Salah Abdeslam, l’unico superstite tra gli attentatori di Parigi, confabulando con i suoi amici che lo stavano aiutando a scappare, raccontò di avere lasciato il documento d’identità del fratello Ibrahim, in una delle macchine usate per l’attacco terroristico. Lo aveva fatto per simulare il gesto degli attentatori di Charlie Hebdo, cosicché suo fratello sarebbe diventato famoso in tutto il mondo. Anche in occasione dell’attentato di Nizza l’uomo al volante lasciò un suo documento di riconoscimento sul camion con il quale investì la folla sul lungomare della città. Non è chiaro se sia solo un fatto emulativo.
Di sicuro appare chiaro un altro aspetto inquietante e che riguarda il nostro bel Paese. Anis Amri, responsabile dell’attentato di Berlino, era arrivato in Germania passando per l’Italia. Di origine tunisina era sbarcato a Lampedusa, poi 4 anni di carcere in Sicilia per incendio e danneggiamenti. Nel 2015 era stato fermato dalla polizia tedesca esattamente il 30 luglio scorso a Friburgo con una carta d’identità italiana falsa. La scorsa estate lo stesso Salah Abdeslam, già citato all’inizio, e responsabile dell’attentato jihadista a Parigi, ha liberamente viaggiato in Italia, ha preso un traghetto da Bari per la Grecia, aveva una carta prepagata italiana e documenti italiani falsi.
Il terrorismo jihadista in questa nuova guerra asimmetrica ha bisogno per sopravvivere oltre che di finanziamenti e di basi logistiche anche e soprattutto di documenti falsi. L’Italia ad oggi continua a offrire il suo supporto alla causa terroristica soprattutto nella falsificazione di documenti come evidenziato in uno studio del Centro Studi per l’Islam Contemporaneo. Ad esempio nella Regione Campania è molto diffusa la presenza di algerini legati al Gruppo Salafita per la Predicazione ed il Combattimento nato da una scissione all’interno del G.I.A. (Gruppo Islamico Armato). Si tratta di un’organizzazione legata al terrorismo con diramazioni in tutta Europa, dedita principalmente al traffico internazionale di documenti falsi, con collegamenti con le aree di Vicenza, Milano e soprattutto Santa Maria Capua Vetere.

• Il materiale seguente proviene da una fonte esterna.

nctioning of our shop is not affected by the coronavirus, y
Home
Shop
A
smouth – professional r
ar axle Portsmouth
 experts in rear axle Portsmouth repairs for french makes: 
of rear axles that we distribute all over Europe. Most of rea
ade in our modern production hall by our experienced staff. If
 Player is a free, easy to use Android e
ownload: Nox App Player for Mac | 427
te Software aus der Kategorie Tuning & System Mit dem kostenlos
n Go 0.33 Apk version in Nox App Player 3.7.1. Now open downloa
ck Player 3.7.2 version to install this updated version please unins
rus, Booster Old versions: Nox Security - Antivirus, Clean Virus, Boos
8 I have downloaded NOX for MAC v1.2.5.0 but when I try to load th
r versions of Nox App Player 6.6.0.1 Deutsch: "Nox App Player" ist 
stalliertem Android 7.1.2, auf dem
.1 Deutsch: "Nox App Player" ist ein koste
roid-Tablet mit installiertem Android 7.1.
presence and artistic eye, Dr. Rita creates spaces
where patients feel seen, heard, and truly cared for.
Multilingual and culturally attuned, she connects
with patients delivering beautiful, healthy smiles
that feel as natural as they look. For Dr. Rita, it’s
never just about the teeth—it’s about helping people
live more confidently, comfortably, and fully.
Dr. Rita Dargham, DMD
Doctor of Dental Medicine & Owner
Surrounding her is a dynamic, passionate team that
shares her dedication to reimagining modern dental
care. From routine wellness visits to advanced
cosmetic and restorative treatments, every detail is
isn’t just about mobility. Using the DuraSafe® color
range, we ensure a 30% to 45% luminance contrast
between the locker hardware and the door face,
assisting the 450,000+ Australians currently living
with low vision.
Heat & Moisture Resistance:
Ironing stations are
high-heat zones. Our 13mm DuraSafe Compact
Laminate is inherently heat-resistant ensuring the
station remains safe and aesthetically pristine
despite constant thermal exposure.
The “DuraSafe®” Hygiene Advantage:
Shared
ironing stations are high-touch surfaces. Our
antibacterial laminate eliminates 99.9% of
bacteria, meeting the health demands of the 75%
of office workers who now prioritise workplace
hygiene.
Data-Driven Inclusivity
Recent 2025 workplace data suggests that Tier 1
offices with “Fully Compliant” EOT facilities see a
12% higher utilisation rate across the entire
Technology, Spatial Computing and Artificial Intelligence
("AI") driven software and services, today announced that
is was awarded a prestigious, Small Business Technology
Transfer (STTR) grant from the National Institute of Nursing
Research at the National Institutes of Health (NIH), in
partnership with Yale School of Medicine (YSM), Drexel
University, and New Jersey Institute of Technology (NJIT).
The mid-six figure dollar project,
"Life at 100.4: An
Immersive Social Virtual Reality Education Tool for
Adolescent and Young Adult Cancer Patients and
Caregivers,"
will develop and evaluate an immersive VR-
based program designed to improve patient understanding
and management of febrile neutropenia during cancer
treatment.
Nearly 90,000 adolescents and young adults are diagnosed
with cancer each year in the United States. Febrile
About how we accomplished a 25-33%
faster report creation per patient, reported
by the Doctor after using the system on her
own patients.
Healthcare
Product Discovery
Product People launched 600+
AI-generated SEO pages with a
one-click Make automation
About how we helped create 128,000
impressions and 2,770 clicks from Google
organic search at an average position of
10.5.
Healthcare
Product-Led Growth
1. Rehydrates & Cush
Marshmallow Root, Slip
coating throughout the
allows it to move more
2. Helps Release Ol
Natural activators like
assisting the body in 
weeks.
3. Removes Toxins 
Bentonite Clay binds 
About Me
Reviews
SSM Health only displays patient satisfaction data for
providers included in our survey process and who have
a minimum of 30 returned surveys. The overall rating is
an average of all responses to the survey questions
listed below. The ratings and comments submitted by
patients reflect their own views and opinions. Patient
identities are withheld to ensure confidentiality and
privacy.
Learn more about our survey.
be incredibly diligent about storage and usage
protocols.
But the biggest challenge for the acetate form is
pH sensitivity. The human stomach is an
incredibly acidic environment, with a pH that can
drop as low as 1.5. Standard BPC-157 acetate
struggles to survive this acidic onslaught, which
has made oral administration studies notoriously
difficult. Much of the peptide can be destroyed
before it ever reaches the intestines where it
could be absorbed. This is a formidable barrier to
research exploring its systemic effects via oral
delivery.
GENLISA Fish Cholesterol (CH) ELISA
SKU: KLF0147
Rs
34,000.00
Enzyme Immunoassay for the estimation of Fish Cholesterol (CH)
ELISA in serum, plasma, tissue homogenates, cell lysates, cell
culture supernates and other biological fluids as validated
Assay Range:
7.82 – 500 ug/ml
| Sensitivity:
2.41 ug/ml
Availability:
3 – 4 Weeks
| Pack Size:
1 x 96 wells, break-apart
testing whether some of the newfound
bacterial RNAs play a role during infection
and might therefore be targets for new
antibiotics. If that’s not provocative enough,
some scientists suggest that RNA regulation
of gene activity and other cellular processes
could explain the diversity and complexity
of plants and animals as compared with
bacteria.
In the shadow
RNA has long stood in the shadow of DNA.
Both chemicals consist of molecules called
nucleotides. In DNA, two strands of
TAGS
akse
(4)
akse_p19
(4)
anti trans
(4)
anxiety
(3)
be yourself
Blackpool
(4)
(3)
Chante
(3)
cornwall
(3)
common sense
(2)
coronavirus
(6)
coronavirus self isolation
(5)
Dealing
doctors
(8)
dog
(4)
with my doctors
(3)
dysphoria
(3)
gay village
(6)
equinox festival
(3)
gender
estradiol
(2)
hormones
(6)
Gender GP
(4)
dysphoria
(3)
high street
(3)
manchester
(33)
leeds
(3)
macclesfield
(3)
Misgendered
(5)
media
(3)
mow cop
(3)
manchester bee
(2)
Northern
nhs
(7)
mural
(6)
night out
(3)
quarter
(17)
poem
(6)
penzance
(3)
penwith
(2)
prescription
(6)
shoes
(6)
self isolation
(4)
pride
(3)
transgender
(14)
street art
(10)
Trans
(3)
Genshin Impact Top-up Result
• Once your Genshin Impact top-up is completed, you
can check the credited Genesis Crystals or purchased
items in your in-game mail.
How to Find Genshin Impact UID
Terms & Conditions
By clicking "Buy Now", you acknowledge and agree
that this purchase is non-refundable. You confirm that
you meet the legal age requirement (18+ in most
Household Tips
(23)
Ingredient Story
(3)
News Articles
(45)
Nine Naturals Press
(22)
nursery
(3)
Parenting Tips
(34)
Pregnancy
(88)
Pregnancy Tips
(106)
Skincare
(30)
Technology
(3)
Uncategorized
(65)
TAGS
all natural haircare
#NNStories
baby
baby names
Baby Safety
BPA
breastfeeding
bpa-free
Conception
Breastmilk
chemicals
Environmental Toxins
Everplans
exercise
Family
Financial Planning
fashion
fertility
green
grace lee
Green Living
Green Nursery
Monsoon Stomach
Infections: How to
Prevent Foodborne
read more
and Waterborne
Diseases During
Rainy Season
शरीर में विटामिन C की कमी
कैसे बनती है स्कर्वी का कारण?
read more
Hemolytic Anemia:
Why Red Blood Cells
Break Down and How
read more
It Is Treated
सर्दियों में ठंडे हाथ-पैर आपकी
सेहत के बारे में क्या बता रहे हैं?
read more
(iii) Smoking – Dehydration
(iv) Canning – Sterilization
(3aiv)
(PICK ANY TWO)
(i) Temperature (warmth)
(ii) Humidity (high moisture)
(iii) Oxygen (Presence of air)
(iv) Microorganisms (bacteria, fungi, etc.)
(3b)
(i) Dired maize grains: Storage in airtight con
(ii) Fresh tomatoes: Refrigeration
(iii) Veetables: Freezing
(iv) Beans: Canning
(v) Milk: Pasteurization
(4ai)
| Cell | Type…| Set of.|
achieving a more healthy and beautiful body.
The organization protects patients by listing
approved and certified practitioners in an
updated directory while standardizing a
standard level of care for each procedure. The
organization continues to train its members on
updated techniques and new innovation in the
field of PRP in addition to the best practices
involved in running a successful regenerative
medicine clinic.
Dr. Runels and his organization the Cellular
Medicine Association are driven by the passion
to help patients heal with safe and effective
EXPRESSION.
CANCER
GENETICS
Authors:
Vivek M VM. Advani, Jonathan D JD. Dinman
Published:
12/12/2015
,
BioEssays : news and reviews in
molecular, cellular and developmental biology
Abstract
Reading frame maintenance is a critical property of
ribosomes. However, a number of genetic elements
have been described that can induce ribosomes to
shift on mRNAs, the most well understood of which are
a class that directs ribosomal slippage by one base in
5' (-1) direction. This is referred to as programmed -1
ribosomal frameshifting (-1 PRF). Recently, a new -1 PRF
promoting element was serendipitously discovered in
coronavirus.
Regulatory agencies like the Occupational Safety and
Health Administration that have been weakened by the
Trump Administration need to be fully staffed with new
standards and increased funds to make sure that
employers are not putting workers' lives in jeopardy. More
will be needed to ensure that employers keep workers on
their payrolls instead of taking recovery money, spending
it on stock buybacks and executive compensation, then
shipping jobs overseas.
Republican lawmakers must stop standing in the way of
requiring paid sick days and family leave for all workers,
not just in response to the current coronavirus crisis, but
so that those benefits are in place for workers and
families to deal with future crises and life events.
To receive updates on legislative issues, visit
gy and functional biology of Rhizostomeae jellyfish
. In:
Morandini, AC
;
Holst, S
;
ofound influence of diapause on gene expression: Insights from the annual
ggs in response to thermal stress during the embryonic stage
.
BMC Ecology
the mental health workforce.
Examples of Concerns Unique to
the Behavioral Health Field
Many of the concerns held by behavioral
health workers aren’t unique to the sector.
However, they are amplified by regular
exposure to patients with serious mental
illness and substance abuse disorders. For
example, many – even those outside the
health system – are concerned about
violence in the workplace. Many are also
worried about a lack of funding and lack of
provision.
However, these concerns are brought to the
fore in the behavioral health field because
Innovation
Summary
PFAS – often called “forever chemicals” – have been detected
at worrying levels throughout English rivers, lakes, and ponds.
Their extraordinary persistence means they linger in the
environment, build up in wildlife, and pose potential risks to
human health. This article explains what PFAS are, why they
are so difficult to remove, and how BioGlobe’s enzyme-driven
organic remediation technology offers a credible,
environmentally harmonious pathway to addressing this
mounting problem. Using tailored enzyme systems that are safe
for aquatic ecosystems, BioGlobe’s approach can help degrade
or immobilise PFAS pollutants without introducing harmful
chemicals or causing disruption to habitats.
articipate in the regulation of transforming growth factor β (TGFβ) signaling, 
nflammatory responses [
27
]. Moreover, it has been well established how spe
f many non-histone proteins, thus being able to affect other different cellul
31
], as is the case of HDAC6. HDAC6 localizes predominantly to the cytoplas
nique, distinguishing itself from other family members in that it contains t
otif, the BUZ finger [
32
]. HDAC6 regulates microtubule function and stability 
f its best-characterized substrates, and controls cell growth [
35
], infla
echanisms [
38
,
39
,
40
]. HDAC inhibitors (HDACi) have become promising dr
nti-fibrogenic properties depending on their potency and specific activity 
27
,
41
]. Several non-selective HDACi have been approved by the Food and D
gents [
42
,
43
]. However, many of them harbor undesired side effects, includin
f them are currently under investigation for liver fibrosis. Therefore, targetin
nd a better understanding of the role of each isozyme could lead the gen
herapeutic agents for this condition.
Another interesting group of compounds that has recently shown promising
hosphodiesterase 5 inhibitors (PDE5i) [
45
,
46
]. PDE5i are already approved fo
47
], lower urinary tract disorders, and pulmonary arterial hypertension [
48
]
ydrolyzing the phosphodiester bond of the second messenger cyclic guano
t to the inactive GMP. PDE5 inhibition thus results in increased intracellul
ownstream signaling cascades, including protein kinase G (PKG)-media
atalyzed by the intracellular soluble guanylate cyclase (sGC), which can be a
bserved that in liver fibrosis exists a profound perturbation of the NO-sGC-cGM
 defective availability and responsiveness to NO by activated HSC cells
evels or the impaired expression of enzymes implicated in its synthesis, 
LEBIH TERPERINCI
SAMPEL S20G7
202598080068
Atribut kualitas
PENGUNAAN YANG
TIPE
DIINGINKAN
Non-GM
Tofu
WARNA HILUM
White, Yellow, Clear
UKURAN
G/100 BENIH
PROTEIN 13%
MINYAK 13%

Spesso nei comuni italiani nel tempo sono stati sottratti documenti. Da luglio 2014 a maggio 2016 sono state rubate in Italia quasi 5000 carte di identità. Nel Lazio ad Albano (970), in Molise a Campobasso (1000), in Puglia a Foggia (500) e a Gallipoli (1050). Infine in Campania a Nocera Inferiore (1300). Al comune di Campobasso, in Molise, agli inizi di dicembre 2015 sono state rubate 1000 carte di identità in bianco. Nel luglio del 2014 invece a Gallipoli, nel Salento, scattava l’Operazione Bingo quando vennero rubate 12 pistole e 1050 carte di identità. Gli indagati facevano parte di un gruppo criminale operante nel Sud Italia e specializzato in documenti falsi molti dei quali poi finiti in mano ad immigrati siriani, palestinesi, afghani, albanesi, nordafricani etc.
I provvedimenti vennero eseguiti soprattutto in tre comuni del Casertano: Frignano, Teverola e soprattutto Santa Maria Capua Vetere. In territori come la provincia di Caserta è impensabile che non ci sia un legame tra la camorra locale e le attività strumentali al terrorismo internazionale. Quello che ormai appare evidente che bande criminali, meridionali, rivendono la documentazione a degli intermediari spesso marocchini che a loro volta la rivendono all’utilizzatore finale. Il prezzo di una carta di identità al primo passaggio è di 13 euro fino ad essere venduta all’utilizzatore finale a non meno di 100 euro.